For issuing command signals to the rover we can either send the commands directly from the Earth station or can instruct the Lander to issue those commands. The former should not be used because the rover is moving and hence its antenna is not guaranteed to be pointing towards the earth station DSN always. To achieve reliable communication expensive pointing mechanisms will be required. Hence we thought of letting the Lander issue command signals to the Rover. For the communication between Lander and Rover we opted for UHF (450 MHz) mode with omni directional antenna. This way we can ensure a reliable way of communicating to the Rover. 

Since the Lander just needs to issue command signals to the rover a very low data of 48Kbps is more than enough. Again we used a 1-m omnidirectional antenna of gain -2 dB (worst case) for this purpose. The overall system noise temperature for the receiver antenna on rover will be similar to that of the Rover-Lander Link.

We can see from the link budget table that we can achieve a very reliable communication between the Rover and Lander with transmit power as low 1 mW. Link margin is a very high 22.25 dB. In this case too we either further reduce the transmit power or increase the data rate if at all needed.
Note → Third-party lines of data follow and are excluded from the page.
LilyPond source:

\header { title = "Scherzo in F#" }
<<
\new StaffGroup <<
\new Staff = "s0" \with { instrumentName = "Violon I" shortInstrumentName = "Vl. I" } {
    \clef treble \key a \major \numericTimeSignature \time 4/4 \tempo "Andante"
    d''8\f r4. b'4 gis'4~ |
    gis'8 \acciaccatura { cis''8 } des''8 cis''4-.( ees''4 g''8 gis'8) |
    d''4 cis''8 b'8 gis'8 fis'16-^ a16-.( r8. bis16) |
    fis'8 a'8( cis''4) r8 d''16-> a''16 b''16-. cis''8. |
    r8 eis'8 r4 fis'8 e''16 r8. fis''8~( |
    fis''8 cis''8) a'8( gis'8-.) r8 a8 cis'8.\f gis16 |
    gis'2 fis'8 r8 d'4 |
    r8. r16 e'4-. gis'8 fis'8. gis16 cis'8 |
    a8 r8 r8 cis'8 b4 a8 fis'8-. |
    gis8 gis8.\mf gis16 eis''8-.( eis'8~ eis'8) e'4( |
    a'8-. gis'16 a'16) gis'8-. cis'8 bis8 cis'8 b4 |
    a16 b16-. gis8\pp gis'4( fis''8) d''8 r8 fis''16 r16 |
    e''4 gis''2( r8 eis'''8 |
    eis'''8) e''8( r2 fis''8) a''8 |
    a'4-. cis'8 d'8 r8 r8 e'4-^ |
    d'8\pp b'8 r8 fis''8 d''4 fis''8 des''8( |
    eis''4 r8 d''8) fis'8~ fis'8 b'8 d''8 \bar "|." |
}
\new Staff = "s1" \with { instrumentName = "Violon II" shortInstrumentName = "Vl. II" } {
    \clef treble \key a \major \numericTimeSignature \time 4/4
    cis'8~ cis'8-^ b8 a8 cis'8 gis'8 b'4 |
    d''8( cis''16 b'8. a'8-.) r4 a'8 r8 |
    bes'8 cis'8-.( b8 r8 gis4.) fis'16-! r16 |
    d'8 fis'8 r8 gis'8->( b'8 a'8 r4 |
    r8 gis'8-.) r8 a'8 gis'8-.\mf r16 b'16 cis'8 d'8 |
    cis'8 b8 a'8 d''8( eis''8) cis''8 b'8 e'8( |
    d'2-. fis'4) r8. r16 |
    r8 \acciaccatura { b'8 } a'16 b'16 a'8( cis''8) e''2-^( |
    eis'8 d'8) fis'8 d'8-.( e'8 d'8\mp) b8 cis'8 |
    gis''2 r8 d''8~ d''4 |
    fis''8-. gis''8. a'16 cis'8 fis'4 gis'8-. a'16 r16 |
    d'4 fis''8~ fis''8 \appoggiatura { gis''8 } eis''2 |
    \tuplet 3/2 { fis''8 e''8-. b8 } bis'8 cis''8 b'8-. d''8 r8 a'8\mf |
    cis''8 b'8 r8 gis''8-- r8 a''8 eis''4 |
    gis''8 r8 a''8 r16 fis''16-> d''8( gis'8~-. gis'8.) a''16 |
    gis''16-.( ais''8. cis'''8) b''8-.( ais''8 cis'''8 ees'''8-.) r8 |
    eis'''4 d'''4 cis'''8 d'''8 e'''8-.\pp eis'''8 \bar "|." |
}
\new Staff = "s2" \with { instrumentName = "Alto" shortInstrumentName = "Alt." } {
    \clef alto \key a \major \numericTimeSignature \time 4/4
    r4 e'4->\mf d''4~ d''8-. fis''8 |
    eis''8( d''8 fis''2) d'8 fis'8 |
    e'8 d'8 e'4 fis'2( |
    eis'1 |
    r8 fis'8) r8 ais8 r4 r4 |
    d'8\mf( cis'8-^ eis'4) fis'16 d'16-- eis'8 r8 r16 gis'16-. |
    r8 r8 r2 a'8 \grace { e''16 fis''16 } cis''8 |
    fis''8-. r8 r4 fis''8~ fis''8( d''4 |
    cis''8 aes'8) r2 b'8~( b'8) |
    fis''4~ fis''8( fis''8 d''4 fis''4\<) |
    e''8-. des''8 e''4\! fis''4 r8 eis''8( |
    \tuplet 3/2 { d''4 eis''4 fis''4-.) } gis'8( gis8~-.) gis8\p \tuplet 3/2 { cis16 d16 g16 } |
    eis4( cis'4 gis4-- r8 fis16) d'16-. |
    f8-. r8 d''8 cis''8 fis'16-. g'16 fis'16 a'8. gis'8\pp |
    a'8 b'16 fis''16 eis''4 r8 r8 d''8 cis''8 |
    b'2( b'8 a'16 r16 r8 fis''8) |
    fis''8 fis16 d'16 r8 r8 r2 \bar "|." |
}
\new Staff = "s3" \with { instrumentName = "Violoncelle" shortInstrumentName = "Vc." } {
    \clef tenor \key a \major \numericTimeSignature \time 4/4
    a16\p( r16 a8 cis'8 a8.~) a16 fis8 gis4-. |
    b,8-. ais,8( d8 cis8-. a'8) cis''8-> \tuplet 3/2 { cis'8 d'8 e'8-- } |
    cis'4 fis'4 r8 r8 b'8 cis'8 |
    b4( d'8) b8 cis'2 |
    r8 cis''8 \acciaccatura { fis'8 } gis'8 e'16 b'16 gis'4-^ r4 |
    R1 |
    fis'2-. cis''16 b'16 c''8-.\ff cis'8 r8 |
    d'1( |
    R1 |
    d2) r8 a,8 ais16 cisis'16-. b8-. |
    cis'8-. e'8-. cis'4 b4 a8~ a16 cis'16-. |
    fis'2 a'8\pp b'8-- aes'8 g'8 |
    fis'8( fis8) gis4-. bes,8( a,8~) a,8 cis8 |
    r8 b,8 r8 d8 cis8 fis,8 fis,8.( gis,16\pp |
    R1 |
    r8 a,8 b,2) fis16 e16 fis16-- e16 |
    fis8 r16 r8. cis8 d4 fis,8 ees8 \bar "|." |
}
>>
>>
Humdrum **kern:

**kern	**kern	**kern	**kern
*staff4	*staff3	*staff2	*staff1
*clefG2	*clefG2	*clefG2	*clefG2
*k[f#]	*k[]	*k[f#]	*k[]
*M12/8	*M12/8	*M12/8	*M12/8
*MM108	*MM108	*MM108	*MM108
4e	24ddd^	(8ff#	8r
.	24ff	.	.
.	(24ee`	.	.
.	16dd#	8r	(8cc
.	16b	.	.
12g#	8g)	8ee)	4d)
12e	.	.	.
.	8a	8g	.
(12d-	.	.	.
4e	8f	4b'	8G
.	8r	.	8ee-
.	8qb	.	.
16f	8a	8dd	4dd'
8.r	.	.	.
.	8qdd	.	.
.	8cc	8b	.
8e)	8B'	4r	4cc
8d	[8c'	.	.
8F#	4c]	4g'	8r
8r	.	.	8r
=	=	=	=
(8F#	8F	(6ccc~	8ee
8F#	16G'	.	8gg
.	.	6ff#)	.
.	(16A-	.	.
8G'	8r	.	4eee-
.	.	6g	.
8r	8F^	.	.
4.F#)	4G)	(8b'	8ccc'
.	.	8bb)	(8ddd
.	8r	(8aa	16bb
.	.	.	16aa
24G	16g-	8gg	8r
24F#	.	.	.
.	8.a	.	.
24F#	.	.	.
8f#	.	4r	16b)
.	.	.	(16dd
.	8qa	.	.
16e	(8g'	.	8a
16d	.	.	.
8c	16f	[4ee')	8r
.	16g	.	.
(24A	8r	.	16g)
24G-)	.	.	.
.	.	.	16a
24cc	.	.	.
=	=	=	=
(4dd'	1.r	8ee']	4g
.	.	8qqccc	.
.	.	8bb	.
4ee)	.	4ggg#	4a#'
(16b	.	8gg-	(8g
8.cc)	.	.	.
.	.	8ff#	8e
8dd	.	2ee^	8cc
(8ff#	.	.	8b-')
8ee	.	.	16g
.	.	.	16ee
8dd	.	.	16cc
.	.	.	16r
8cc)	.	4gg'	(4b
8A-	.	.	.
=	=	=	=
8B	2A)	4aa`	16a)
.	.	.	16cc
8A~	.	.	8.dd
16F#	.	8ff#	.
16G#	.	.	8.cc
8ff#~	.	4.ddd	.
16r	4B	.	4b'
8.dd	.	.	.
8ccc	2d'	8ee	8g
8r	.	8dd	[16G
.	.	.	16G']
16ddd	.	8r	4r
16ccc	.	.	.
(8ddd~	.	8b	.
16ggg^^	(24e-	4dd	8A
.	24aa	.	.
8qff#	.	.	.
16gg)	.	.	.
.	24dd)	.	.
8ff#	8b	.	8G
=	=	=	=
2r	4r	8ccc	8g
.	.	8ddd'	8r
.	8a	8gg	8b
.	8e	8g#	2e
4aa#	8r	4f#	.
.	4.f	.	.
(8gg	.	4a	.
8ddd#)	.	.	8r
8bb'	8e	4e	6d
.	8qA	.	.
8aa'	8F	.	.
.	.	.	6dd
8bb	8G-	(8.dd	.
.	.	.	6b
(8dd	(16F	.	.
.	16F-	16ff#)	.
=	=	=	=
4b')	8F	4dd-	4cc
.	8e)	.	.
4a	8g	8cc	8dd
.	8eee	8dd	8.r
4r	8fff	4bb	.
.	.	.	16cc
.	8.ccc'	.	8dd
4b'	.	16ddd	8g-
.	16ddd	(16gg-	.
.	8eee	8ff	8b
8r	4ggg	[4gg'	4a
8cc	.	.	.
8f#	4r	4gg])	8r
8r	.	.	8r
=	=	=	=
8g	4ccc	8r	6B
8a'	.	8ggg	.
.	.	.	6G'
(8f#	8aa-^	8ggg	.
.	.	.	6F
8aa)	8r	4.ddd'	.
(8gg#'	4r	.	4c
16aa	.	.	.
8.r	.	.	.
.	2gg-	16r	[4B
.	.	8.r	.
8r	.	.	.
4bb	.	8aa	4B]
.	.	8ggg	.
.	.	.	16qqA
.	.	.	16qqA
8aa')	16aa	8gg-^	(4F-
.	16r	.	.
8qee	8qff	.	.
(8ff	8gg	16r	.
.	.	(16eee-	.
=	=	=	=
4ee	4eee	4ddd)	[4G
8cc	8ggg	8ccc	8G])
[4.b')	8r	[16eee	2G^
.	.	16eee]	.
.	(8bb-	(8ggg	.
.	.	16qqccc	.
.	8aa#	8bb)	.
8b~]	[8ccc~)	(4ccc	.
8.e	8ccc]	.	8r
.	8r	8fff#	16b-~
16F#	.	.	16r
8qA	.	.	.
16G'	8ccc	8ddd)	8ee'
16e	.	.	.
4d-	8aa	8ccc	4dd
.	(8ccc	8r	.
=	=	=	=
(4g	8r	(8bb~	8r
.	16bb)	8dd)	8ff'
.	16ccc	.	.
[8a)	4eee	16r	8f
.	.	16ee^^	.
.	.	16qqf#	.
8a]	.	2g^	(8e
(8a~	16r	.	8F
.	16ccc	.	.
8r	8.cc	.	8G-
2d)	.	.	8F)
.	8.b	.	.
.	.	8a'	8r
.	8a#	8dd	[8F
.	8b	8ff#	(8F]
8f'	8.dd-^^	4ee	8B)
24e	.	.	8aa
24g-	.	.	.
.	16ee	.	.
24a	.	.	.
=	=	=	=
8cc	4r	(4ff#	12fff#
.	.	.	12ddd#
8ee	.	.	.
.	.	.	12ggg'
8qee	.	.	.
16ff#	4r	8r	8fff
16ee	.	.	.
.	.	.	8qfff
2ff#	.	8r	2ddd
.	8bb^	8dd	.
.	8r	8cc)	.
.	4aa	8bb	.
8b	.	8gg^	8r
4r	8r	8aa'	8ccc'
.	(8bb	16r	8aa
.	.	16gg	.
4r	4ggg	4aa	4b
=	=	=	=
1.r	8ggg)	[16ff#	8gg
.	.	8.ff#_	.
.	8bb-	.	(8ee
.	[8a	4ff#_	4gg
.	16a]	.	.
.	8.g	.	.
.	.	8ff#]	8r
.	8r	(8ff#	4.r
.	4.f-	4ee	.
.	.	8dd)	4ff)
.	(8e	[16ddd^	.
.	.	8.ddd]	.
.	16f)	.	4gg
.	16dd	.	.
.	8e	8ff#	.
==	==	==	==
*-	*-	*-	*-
Link Budget Downlink (Lander to Earth)

For the downlink link, we need to transmit at 7.5 Mbps data rate. We plan to transmit the data using X band phased array antenna (XPAA) [6] operating at 8.225 GHz. The XPAA has a 23.30 dBi transmit gain. We make use of the DSN antenna on the earth located at 3 different locations for receiving our signal. The downlink will encounter a huge path loss of -222.45 dB. We therefore require a very high gain receiver antenna capable of withstanding high noise temperatures in order to pick up the low strength signal. The 34 meter DSN has an extremely high G/T ratio of 50 dB/K [8]. This DSN antenna has extremely low noise receive capability. They operate with a total X band noise temperature of about 20-30 K [10]. This is primarily achieved using a cryogenically cooled ultra low noise feed. Since we use a 2/3 turbo coder the Eb/No required is only 1 dB. We were able to obtain a link margin of 10.42 dB using a transmit power of 4 W.

 

 

Link Budget Uplink (Earth to Lander)
We again use DSN network operating at an X band frequency of 8.425 GHz to send command instructions to the Lander.  Since we only need to send command signals, the data rate can be 48 Kbps. Transmit power is also not an issue here as these DSN antenna are capable of transmitting at 20 KW with a gain of around 90 dB at X band frequency. We decided to transmit the signal at 50 W. The transmit antenna gain is 63.78 dBiC at 8.425 GHz.
For receiving the command signals from the earth we use a Quadrifilar helix antenna which is extremely light weight and is space qualified. This antenna has a receive gain of 3 dB, Bandwidth of 40 MHz and weighs less than 250 gms. This type of antenna is ideally suited to be used on a Lander.
For the system noise calculation at the receiver antenna on Lander we took into account a LNA noise figure of 3 dB, NF of 1 dB due to feed loss. The antenna temperature was considered to be around 400 K. This gave an overall system noise temperature to be 900K. Hence the G/T ratio for the receiver antenna is 26.54 dB/K. The link budget shows that using a 30 W transmit power we can establish a reliable link between the Lander and Earth with a safe link margin of 7.06 dB.